Surabaya (Antara Jatim) - Praktisi hukum yakni advokat yang memenangkan gugatan suara terbanyak pemilu legislatif 2009 di Mahkamah Konstitusi, M. Sholeh menilai sebaiknya PDIP protes ke Komisi Pemilihan Umum (KPU) jika  meloloskan bakal Cawali Surabaya Rasiyo kembali mendaftar setelah sebelumnya dinyatakan pasangan Rasiyo-Abror tidak memenuhi syarat.
    
"Kalau gak bisa, protes ke panwaslu. Jangan mau dibuat guyonan, dikasih PHP (pemberi harapan palsu), ternyata calonnya tidak serius. Kebetulan besok (7/9), saya dipanggil Fraksi PDIP DPRD Surabaya untuk diskusi masalah ini. Saya akan jelaskan semuanya," kata Sholeh kepada Antara di Surabaya, Minggu.
    
Jika pada 8 September, Rasiyo daftar cawali di KPU Surabaya, lanjut dia, maka pada 9 September pihaknya akan mendatangi kantor Panwaslu Surabaya untuk protes.  "Sebagai pengawas mestinya mengingatkan KPU. Tidak menutup kemungkinan partai lain termasuk Gerindra dan lainnya akan mengajukan protes yang sama," katanya.
    
Menurut dia, yang dijadikan rujukan KPU Surabaya untuk menetapkan bakal Cawali Surabaya Rasiyo yang diusung PAN dan Demokrat adalah Surat Ketua KPU Nomor 443/KPU/VIII/2015 perihal penundaan tahapan pemilihan yang diterbitkan 3 Agustus 2015.
    
Padahal, lanjut dia, penetapan pasangan Cawali-Cawawali Surabaya Rasiyo-Abror dinyatakan KPU tidak memenuhi syarat (TMS) pada 30 Agustus 2015. Rasiyo-Abror merupakan satu kesatuan, sehingga jika satu calon tidak memenuhi syarat, maka akan berdampak dengan calon satu pasangan.

※

*KUMPULAN SOAL*
(A) Tentukan apakah setiap pernyataan berikut sesuai dengan kutipan berita. Jawab "ya" atau "tidak" dan kutip kata-kata penentunya persis seperti dalam kutipan berita.
(i) Sholeh dipanggil Fraksi PDIP DPRD Surabaya untuk berdiskusi.
(ii) Rasiyo diusung oleh PDIP.
(iii) Surat Ketua KPU Nomor 443/KPU/VIII/2015 diterbitkan pada 3 Agustus 2015.
(B) Menurut kutipan berita, pada tanggal berapa KPU menyatakan pasangan Rasiyo-Abror tidak memenuhi syarat?
(C) Cetaklah seluruh bagian kutipan berita mulai dari "Menurut dia, yang" hingga "3 Agustus 2015.".
Baris-baris data merupakan bahan tersendiri yang terpisah dari kutipan berita.

※

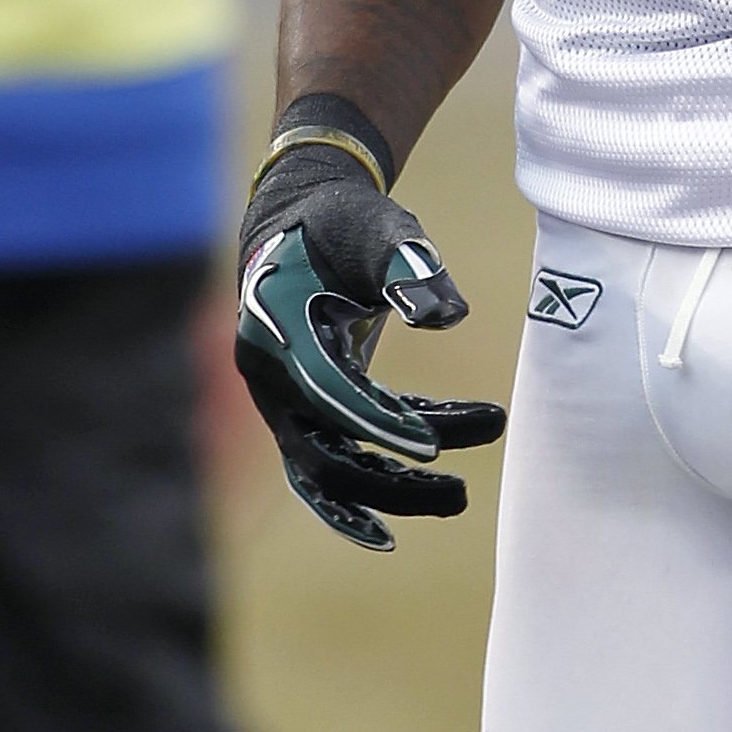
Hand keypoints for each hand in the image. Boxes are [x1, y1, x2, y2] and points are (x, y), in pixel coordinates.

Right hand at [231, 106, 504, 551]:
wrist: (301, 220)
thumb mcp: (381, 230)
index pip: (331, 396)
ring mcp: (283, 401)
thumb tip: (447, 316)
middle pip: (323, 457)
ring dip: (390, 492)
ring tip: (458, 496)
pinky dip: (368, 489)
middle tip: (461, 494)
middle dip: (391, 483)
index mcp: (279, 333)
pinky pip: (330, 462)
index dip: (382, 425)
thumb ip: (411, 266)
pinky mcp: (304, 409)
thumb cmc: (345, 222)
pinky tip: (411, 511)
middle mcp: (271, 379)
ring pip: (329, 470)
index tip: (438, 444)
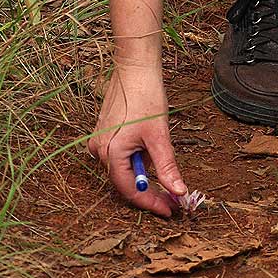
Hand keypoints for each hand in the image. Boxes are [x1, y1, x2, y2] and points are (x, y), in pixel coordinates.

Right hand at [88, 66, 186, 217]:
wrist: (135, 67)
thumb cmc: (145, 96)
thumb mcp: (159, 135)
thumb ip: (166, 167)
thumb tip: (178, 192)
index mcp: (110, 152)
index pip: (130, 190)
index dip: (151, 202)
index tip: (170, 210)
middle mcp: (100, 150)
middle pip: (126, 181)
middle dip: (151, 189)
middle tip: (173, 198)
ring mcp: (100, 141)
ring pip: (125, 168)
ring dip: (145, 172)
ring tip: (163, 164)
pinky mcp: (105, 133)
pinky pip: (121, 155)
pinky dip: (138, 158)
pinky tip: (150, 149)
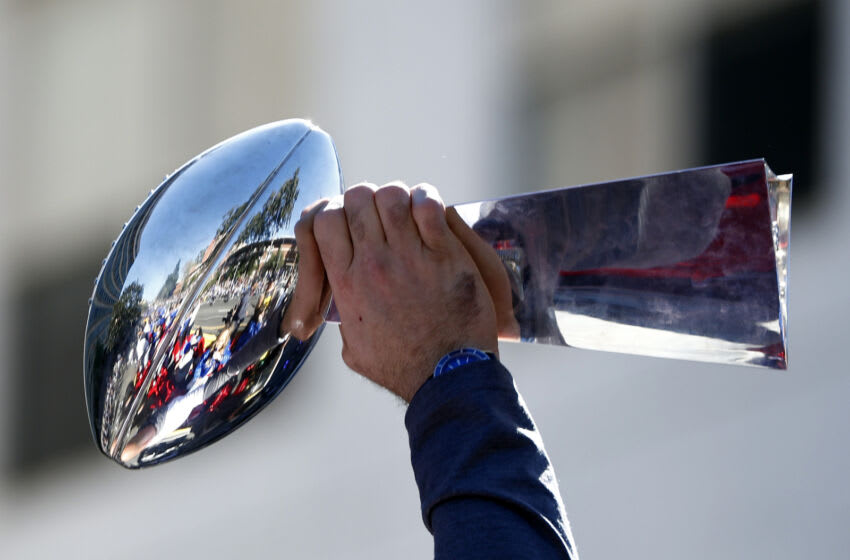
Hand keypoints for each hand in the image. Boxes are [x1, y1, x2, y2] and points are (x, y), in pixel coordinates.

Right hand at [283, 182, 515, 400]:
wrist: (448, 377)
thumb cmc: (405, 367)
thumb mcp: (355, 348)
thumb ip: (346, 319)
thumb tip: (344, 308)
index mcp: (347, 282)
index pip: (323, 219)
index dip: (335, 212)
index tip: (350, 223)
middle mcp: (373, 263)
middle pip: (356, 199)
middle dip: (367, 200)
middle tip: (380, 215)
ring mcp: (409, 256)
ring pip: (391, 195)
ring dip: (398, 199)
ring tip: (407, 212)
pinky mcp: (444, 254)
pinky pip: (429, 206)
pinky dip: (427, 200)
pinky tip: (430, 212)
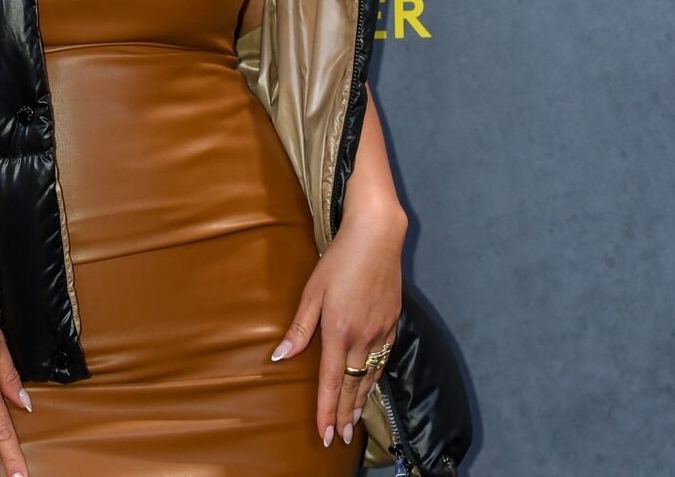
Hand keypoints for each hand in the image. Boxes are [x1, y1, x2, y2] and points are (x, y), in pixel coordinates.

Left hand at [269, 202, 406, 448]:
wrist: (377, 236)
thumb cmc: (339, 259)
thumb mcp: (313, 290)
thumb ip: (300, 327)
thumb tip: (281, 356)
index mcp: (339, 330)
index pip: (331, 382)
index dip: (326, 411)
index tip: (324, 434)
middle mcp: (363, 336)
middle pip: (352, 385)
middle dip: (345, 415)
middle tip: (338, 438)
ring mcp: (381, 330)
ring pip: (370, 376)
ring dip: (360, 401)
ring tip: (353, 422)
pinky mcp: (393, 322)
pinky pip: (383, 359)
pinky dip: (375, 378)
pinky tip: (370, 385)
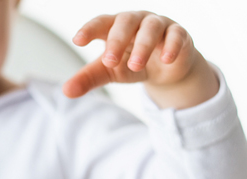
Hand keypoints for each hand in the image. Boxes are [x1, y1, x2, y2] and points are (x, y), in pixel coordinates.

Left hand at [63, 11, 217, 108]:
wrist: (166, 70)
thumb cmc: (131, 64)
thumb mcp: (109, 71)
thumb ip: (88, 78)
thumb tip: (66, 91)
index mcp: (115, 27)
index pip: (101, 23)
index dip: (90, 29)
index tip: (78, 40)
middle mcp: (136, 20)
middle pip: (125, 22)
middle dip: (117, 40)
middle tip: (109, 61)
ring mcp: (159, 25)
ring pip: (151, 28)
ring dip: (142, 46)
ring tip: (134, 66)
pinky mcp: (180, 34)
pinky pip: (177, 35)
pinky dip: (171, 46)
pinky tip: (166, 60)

※

*KUNCI JAWABAN*
(A)
(i) Ya: "saya dipanggil Fraksi PDIP DPRD Surabaya untuk diskusi masalah ini"
(ii) Tidak: "Rasiyo yang diusung PAN dan Demokrat"
(iii) Ya: "diterbitkan 3 Agustus 2015"

(B) Pada 30 Agustus 2015.

(C)
Menurut dia, yang dijadikan rujukan KPU Surabaya untuk menetapkan bakal Cawali Surabaya Rasiyo yang diusung PAN dan Demokrat adalah Surat Ketua KPU Nomor 443/KPU/VIII/2015 perihal penundaan tahapan pemilihan yang diterbitkan 3 Agustus 2015.